Flyboys (and girls) fly in for EAA breakfastPublished 6:37pm Sunday, June 27, 2010
By JESSICA SIEFF
Niles Daily Star
Lee Holcomb, of Niles, comes out to the Experimental Aircraft Association (EAA) Annual Fly-In breakfast every year.
He’s logged 400 hours flying and his enthusiasm is evident when talking about the planes scattered about the tarmac at the Jerry Tyler Memorial Airport.
But it’s off the scales when he gets a chance to sit inside a 1943, World War II era PT-19.
“During the war, they’d first put the pilots who’d never flown before or the stearman (in this plane),” said Dick Martin, of Granger, whose son Jim, owns the plane.
Martin said he takes the plane out “quite often.”
“(It’s) the open air,” he said of the joy of flight. “Open air is just a separate thrill.”
“I can’t think of anyone who would refuse a ride in that,” Holcomb said after just a few minutes sitting still inside the open cockpit.
The fly-in brought out pilots and planes of all shapes, sizes and designs Sunday morning and conditions seemed relatively good for flying, though an overcast of clouds moved in toward late morning.
Martin said he and his son keep their plane in a specially built hangar at the airport.
When they started work on the plane, he said the aircraft “looked like a big kit.”
Martin said he and his son built the plane using stock parts and the ornamentals, the stars on the wings and the official emblem on the propeller were all designed just as those planes flown by pilots in training during the war.
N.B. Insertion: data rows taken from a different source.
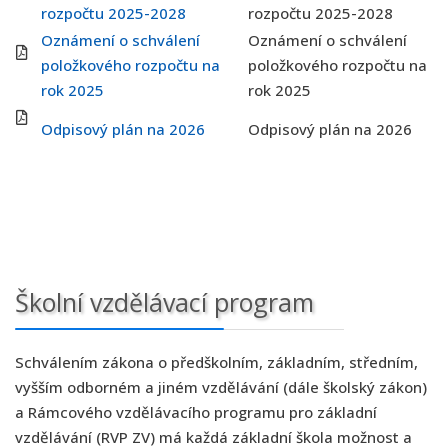
rozpočtu 2025-2028
rozpočtu 2025-2028
Oznámení o schválení
Oznámení o schválení
položkového rozpočtu na
položkového rozpočtu na
rok 2025
rok 2025
Odpisový plán na 2026
Odpisový plán na 2026
Školní vzdělávací program
Schválením zákona o předškolním, základním, středním,
vyšším odborném a jiném vzdělávání (dále školský zákon)
a Rámcového vzdělávacího programu pro základní
vzdělávání (RVP ZV) má každá základní škola možnost a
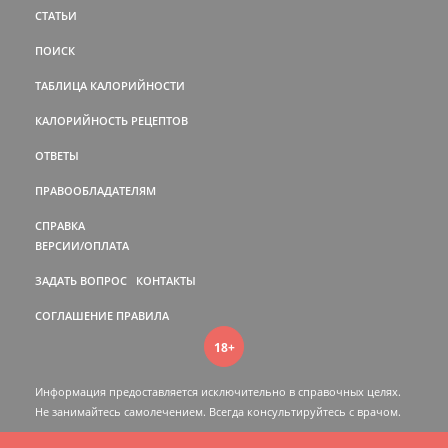
СТАТЬИ
ПОИСК
ТАБЛИЦА КАЛОРИЙНОСТИ
КАЛОРИЙНОСТЬ РЕЦЕПТОВ
ОТВЕТЫ
ПРАВООБЛАДАТЕЛЯМ
СПРАВКА
ВЕРСИИ/ОПЛАТА
ЗАДАТЬ ВОПРОС
КОНТАКТЫ
СОГЛАШЕНИЕ
ПРАВИЛА
18+
Информация предоставляется исключительно в справочных целях.
Не занимайтесь самолечением. Всегда консультируйтесь c врачом.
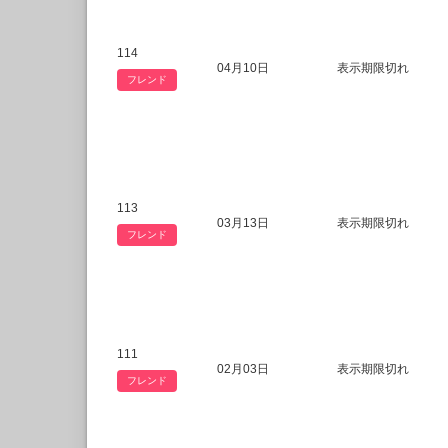
114
04月10日
表示期限切れ
フレンド
113
03月13日
表示期限切れ
フレンド
111
02月03日
表示期限切れ
フレンド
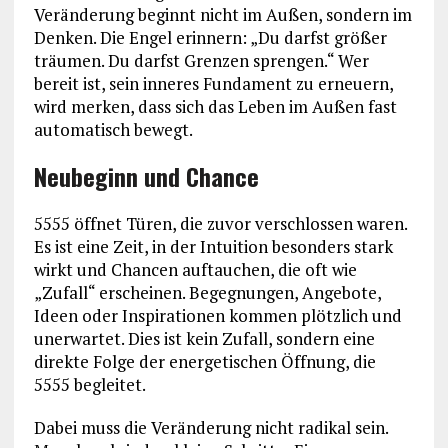
Veränderung beginnt nicht im Außen, sondern im
Denken. Die Engel erinnern: „Du darfst größer
träumen. Du darfst Grenzen sprengen.“ Wer
bereit ist, sein inneres Fundament zu erneuern,
wird merken, dass sich das Leben im Außen fast
automatisch bewegt.
Neubeginn und Chance
5555 öffnet Türen, die zuvor verschlossen waren.
Es ist eine Zeit, in der Intuition besonders stark
wirkt und Chancen auftauchen, die oft wie
„Zufall“ erscheinen. Begegnungen, Angebote,
Ideen oder Inspirationen kommen plötzlich und
unerwartet. Dies ist kein Zufall, sondern eine
direkte Folge der energetischen Öffnung, die
5555 begleitet.
Dabei muss die Veränderung nicht radikal sein.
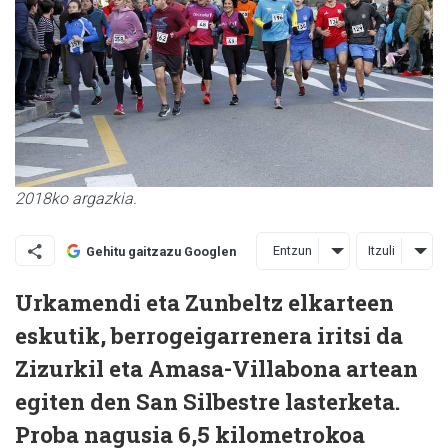
2018ko argazkia.
Entzun
Itzuli
Gehitu gaitzazu Googlen
Urkamendi eta Zunbeltz elkarteen
eskutik, berrogeigarrenera iritsi da
Zizurkil eta Amasa-Villabona artean
egiten den San Silbestre lasterketa.
Proba nagusia 6,5 kilometrokoa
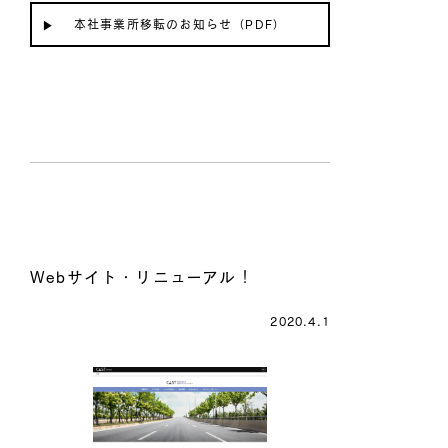
本社事業所移転のお知らせ（PDF）
Webサイト・リニューアル！
2020.4.1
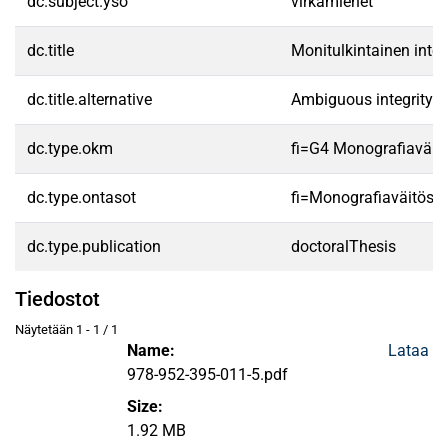
dc.subject.yso
virkamiehet
dc.title
Monitulkintainen integ
dc.title.alternative
Ambiguous integrity : 
dc.type.okm
fi=G4 Monografiaväit
dc.type.ontasot
fi=Monografiaväitöski
dc.type.publication
doctoralThesis
Tiedostot
Näytetään
1 - 1 / 1
Name:
Lataa
978-952-395-011-5.pdf
Size:
1.92 MB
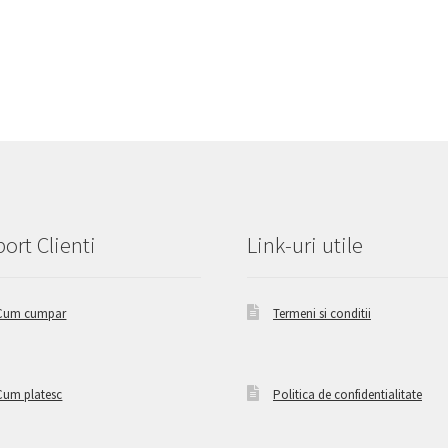
ort Clienti
Link-uri utile
Cum cumpar
Termeni si conditii
Cum platesc
Politica de confidentialitate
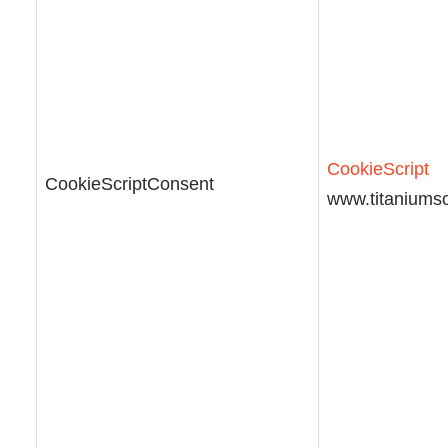
CookieScript
CookieScriptConsent
www.titaniumso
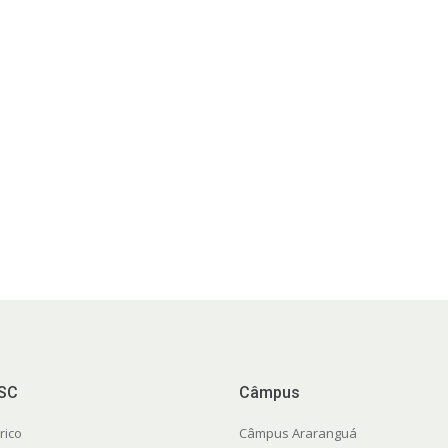
FSC
Câmpus
rico
Câmpus Araranguá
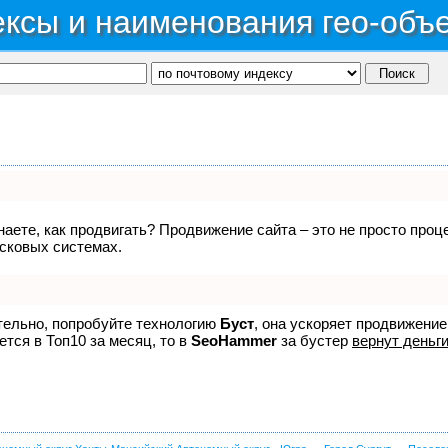
ксы и наименования гео-объ
знаете, как продвигать? Продвижение сайта – это не просто про
исковых системах.
ятельно, попробуйте технологию
Буст
, она ускоряет продвижение
ется в Топ10 за месяц, то в
SeoHammer
за бустер
вернут деньги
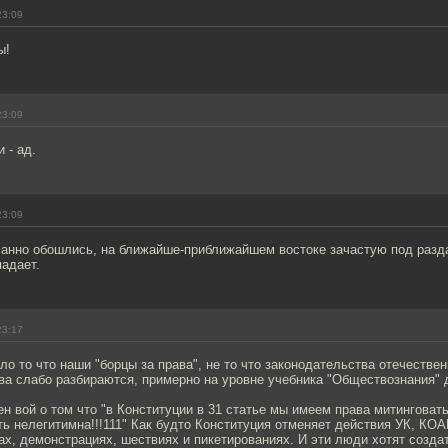
23:09
ы!
23:09
 - ад.
23:09
анно обошлись, на ближайше-приближайшем востоке зачастую под раздач
падает.
23:17
ло то что наши "борцы за права", не то что законодательства отечествен
ва слабо разбираются, примерно на уровне учебника "Обществознания" д
н вой о том что "в Конституции в 31 статье мы имеем права митинговать
ь нелегитимна!!!111" Как будто Конституция отменяет действия УК, КО
ах, демонстрациях, шествиях и пикетированиях. И эти люди хотят созда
“(It is) exactly as it came off the assembly line,” Martin said. “We just wanted everything so original… There’s very, very few of them (left). There were quite a few built during the war but they didn’t survive.”
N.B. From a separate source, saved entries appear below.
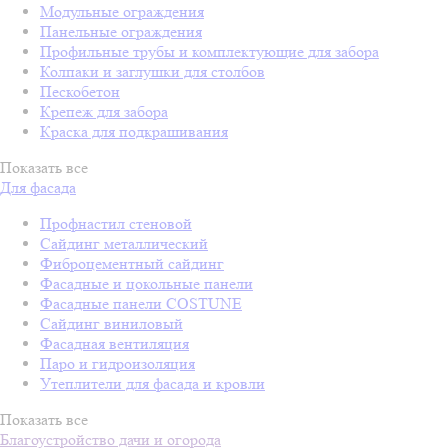
Модульные ограждения
Панельные ограждения
Профильные трубы и комплектующие для забора
Колпаки и заглушки для столбов
Пескобетон
Крепеж для забора
Краска для подкрашивания
Показать все
Для фасада
Профнастил стеновой
Сайдинг металлический
Фиброцементный сайдинг
Фасадные и цокольные панели
Фасадные панели COSTUNE
Сайдинг виниловый
Фасадная вентиляция
Паро и гидроизоляция
Утеплители для фасада и кровли
Показать все
Благоустройство дачи и огорода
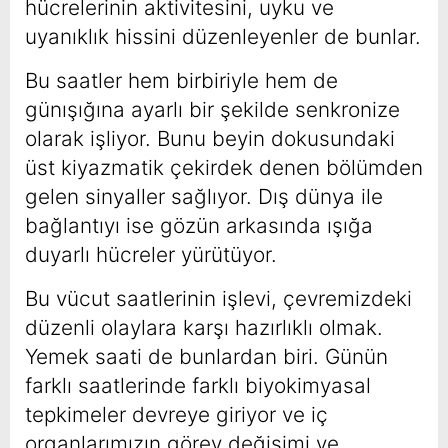
hücrelerinin aktivitesini, uyku ve
uyanıklık hissini düzenleyenler de bunlar.
Bu saatler hem birbiriyle hem de
günışığına ayarlı bir şekilde senkronize
olarak işliyor. Bunu beyin dokusundaki
üst kiyazmatik çekirdek denen bölümden
gelen sinyaller sağlıyor. Dış dünya ile
bağlantıyı ise gözün arkasında ışığa
duyarlı hücreler yürütüyor.
Bu vücut saatlerinin işlevi, çevremizdeki
düzenli olaylara karşı hazırlıklı olmak.
Yemek saati de bunlardan biri. Günün
farklı saatlerinde farklı biyokimyasal
tepkimeler devreye giriyor ve iç
organlarımızın görev değişimi ve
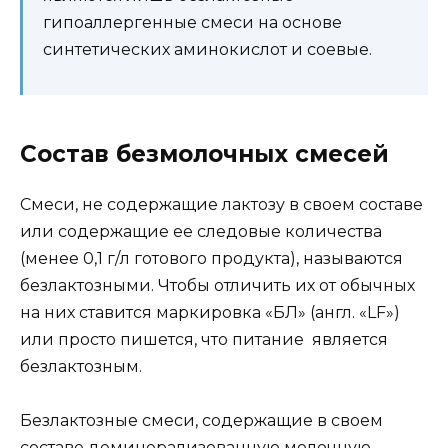
гипоаллергенные смеси на основе
синтетических аминокислот и соевые.
Состав безмолочных смесей
Смеси, не содержащие лактозу в своем составе
или содержащие ее следовые количества
(менее 0,1 г/л готового продукта), называются
безлактозными. Чтобы отличить их от обычных
на них ставится маркировка «БЛ» (англ. «LF»)
или просто пишется, что питание является
безлактозным.
Безлактозные смеси, содержащие в своем
составе деминерализованную молочную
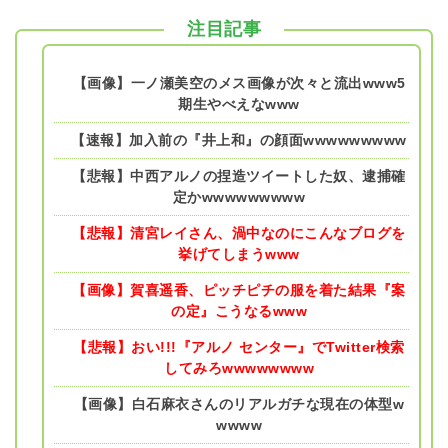
注目記事
【画像】一ノ瀬美空のメス画像が次々と流出www5
期生やべえなwww
【速報】加入前の『井上和』の顔面wwwwwwwww
【悲報】中西アルノの捏造ツイートした奴、逮捕確
定かwwwwwwwww
【悲報】清宮レイさん、渦中なのにこんなブログを
挙げてしまうwww
【画像】賀喜遥香、ピッチピチの服を着た結果『案
の定』こうなるwww
【悲報】おい!!!『アルノ センター』でTwitter検索
してみろwwwwwwww
【画像】白石麻衣さんのリアルガチな現在の体型w
wwww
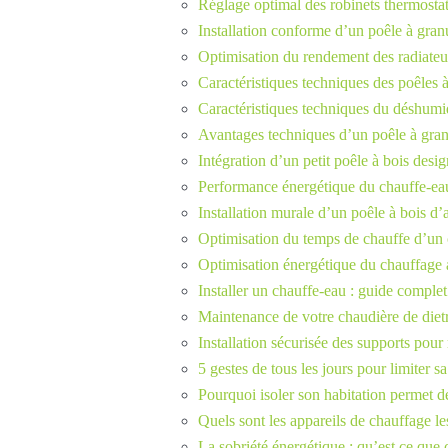
Réglage optimal des robinets thermostat
Installation conforme d’un poêle à gran
Optimisation du rendement des radiateu
Caractéristiques techniques des poêles à
Caractéristiques techniques du déshum
Avantages techniques d’un poêle à granu
Intégration d’un petit poêle à bois desi
Performance énergétique du chauffe-ea
Installation murale d’un poêle à bois d
Optimisation du temps de chauffe d’un 
Optimisation énergétique du chauffage 
Installer un chauffe-eau : guide complet
Maintenance de votre chaudière de diet
Installation sécurisée des supports pour
5 gestes de tous les jours pour limiter
Pourquoi isoler son habitation permet d
Quels sont les appareils de chauffage l
La sobriété énergétique : qu’est ce que c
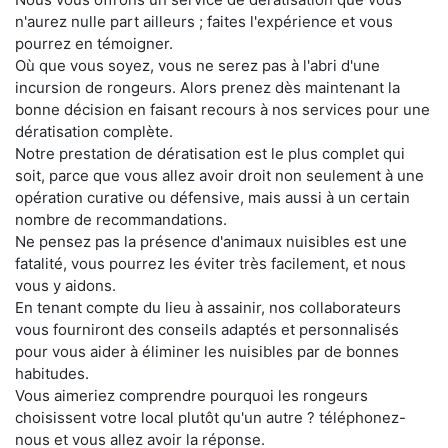
n'aurez nulle part ailleurs ; faites l'expérience et vous
pourrez en témoigner.
Où que vous soyez, vous ne serez pas à l'abri d'une
incursion de rongeurs. Alors prenez dès maintenant la
bonne décision en faisant recours à nos services pour une
dératisation complète.
Notre prestation de dératisation est le plus complet qui
soit, parce que vous allez avoir droit non seulement à une
opération curative ou défensive, mais aussi à un certain
nombre de recommandations.
Ne pensez pas la présence d'animaux nuisibles est une
fatalité, vous pourrez les éviter très facilement, et nous
vous y aidons.
En tenant compte du lieu à assainir, nos collaborateurs
vous fourniront des conseils adaptés et personnalisés
pour vous aider à éliminer les nuisibles par de bonnes
habitudes.
Vous aimeriez comprendre pourquoi les rongeurs
choisissent votre local plutôt qu'un autre ? téléphonez-
nous et vous allez avoir la réponse.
The PT-19 is cranked up by hand with two open seats and a thick coat, (14 coats, to be exact) of silver paint, which reflects the sunlight when it soars through the sky.
Through the EAA, aviation enthusiasts not only find like minds but are able to take part in fly-ins like the one held in Niles Sunday and see a bit of aviation history preserved and prepared to take flight.
” We just have a lot of fun,” Martin said. “It’s a very rugged airplane.”
The two continue their talk and turn their focus to one of the other planes out for view at the other end of the tarmac.
There’s an evident feeling that Martin and Holcomb could talk flight all day long.